- **Parti dell'esercizio**:
• a. Rispondi alle seguenti domande sull'estratto relativo ai dividendi delle compagnie assicurative:
(i) A quale valore è risalito a giugno il Solvency ratio consolidato di Unipol?
(ii) In quale data Cattolica Assicurazioni ha rinviato la distribuzione della cedola?
(iii) A quanto per azione ha ridotto il dividendo Vittoria Assicurazioni?
• b. Ricopia senza alcuna modifica il passaggio dell'estratto relativo ai dividendi delle compagnie assicurative che inizia con "Altra scelta invece" e termina con "euro per azione.".

- **Estratto selezionato**:
#####
Un’idea discutibile, quella delle Authority, “perché – a suo dire – produce disparità e penalizza chi ha rispetto per le raccomandazioni e tiene bloccate a livello europeo miliardi di risorse”. Sulla decisione di allinearsi alla richiesta e di non pagare la convinzione di non voler mettere “mai in difficoltà il regolatore italiano procedendo in modo contrario”. Per questo, ha assicurato, Unipol procederà con il pagamento della cedola “non appena cesseranno i divieti”. Del resto, “guardando ai risultati del primo semestre 2020 Unipol è perfettamente nelle condizioni di pagare la cedola a valere sul 2019” e “tutti i numeri e tutte le tendenze mostrano dei risultati particolarmente solidi” così che “gli obiettivi sia del 2020 che del 2021 potranno essere abbastanza agevolmente raggiunti”.

A giugno scorso il Solvency ratio consolidato è risalito al 188% (dal 155% del 31 marzo) e la raccolta diretta assicurativa è scesa a 6,1 miliardi di euro (-16,4%) con il Danni che è calato del 4,4% a 3,9 miliardi e il Vita del 31,8% a 2,2 miliardi. Ottimi risultati anche per la controllata UnipolSai che ha chiuso il primo semestre dell’anno con un risultato netto consolidato pari a 560 milioni, +48% a livello tendenziale.

COME SI SONO MOSSE SUI DIVIDENDI LE PRINCIPALI COMPAGNIE ASSICURATIVE IN ITALIA…

Per quanto riguarda gli altri gruppi assicurativi nazionali il 19 marzo scorso è stata Cattolica Assicurazioni la prima a rinviare la distribuzione della cedola, senza aspettare che si pronunciasse la Vigilanza. Il suo board, si legge in una nota post cda, “ha ritenuto opportuno posticipare la decisione sulla distribuzione dei dividendi. Tale scelta è legata alla estrema volatilità dei mercati finanziari conseguente alla diffusione della pandemia legata al Covid-19. Pur nella consapevolezza della solida posizione di solvibilità del Gruppo (S-II ratio a 175% a fine 2019), si è ritenuto corretto posticipare la decisione in modo da avere auspicabilmente un quadro più delineato in cui assumere la stessa”.

Altra scelta invece per Vittoria Assicurazioni che nella riunione del 7 aprile scorso ha ridotto il dividendo da 0,3 euro per azione a 0,2 euro per azione.

Il consiglio d’amministrazione chiariva che “Vittoria Assicurazioni S.p.A. ha costantemente dimostrato un atteggiamento prudente nel servizio dei dividendi e ha inteso dare un segnale di particolare attenzione alle raccomandazioni dell’Ivass e di EIOPA e ha conseguentemente riapprovato il progetto di Bilancio di Vittoria Assicurazioni e il Bilancio Consolidato al 31 dicembre 2019, mantenendone invariate le risultanze, modificando unicamente la proposta di distribuzione di un dividendo pari a 0,3 euro per azione per l’esercizio 2019, deliberata nella precedente riunione del 27 febbraio 2020, prima che l’emergenza epidemiologica da COVID-19 si manifestasse, e proponendo alla prossima assemblea degli Azionisti la riduzione del dividendo a 0,2 euro per azione”.
#####
- **Dati forniti**:
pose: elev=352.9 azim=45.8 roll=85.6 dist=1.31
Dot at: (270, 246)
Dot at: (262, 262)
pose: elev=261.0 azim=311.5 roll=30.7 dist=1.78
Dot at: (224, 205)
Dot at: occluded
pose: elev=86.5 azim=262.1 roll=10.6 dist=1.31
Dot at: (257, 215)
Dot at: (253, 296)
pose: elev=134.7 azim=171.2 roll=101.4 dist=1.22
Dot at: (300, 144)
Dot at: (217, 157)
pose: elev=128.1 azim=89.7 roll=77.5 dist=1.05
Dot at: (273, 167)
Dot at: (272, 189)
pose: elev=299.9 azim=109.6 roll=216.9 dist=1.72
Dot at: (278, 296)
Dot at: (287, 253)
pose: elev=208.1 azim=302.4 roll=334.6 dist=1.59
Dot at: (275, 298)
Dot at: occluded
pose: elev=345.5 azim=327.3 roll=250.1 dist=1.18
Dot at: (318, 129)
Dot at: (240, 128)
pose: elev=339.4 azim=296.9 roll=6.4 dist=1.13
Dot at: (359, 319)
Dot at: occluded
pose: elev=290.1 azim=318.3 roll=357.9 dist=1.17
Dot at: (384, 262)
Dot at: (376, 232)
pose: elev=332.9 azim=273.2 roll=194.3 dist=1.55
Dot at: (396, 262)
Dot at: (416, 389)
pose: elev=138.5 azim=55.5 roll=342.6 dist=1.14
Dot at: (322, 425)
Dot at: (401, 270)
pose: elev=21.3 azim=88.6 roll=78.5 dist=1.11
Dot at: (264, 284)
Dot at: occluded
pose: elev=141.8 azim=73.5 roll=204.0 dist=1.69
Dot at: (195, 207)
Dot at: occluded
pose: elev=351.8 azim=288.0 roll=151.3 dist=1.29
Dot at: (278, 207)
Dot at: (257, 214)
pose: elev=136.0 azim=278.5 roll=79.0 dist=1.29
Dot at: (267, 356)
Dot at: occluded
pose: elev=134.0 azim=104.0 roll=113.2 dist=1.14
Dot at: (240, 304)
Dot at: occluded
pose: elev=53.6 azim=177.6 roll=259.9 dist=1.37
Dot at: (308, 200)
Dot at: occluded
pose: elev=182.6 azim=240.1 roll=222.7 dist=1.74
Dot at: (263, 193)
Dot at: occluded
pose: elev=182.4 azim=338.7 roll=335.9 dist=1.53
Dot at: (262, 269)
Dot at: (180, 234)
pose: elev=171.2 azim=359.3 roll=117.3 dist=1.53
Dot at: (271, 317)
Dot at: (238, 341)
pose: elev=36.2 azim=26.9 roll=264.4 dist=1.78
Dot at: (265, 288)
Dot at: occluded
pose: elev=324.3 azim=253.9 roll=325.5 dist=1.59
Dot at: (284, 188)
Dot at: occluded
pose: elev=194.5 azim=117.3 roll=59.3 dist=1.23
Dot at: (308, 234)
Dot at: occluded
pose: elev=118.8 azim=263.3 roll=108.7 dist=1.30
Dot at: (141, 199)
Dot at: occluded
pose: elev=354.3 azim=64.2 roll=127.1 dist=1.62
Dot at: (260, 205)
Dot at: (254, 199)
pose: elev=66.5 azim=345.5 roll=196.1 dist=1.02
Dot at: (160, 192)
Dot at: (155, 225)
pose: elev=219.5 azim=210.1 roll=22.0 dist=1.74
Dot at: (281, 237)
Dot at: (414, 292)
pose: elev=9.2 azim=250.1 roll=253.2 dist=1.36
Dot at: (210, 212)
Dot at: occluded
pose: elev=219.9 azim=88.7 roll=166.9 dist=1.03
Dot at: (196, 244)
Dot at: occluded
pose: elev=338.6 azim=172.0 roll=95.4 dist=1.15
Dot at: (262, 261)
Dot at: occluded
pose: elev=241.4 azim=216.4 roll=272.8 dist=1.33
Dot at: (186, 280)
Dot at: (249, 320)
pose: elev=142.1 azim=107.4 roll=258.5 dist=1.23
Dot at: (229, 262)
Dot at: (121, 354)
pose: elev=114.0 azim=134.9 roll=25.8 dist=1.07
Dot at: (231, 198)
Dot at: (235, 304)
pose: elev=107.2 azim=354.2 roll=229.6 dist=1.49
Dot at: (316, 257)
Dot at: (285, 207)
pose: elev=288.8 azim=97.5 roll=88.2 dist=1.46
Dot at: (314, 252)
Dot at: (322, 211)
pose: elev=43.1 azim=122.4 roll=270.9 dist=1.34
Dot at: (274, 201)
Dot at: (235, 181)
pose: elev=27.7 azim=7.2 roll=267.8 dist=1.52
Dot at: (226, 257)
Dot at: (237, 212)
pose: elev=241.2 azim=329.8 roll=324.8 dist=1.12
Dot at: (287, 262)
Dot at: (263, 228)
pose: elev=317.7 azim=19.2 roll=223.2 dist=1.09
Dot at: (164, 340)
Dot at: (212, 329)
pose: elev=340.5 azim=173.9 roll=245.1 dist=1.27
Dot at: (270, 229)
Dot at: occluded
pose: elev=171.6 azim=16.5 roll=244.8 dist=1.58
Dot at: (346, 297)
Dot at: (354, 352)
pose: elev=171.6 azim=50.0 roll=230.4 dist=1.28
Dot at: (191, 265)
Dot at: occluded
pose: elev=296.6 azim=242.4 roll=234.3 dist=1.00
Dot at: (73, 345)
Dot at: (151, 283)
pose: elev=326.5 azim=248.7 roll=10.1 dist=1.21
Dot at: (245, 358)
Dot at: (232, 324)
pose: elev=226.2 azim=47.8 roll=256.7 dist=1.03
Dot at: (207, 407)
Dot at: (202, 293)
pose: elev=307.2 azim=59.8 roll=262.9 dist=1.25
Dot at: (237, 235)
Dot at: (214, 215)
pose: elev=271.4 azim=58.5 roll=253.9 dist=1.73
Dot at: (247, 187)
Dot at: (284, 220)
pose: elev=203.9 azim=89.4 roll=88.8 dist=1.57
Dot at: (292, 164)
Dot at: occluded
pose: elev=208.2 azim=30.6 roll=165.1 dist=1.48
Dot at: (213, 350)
#####
- **Risposte in ordine**:
• a.
(i) Al 188%.
(ii) Il 19 marzo.
(iii) A 0,2 euro per azione.

• b.
Altra scelta invece per Vittoria Assicurazioni che nella riunione del 7 aprile scorso ha ridotto il dividendo da 0,3 euro per azione a 0,2 euro per azione.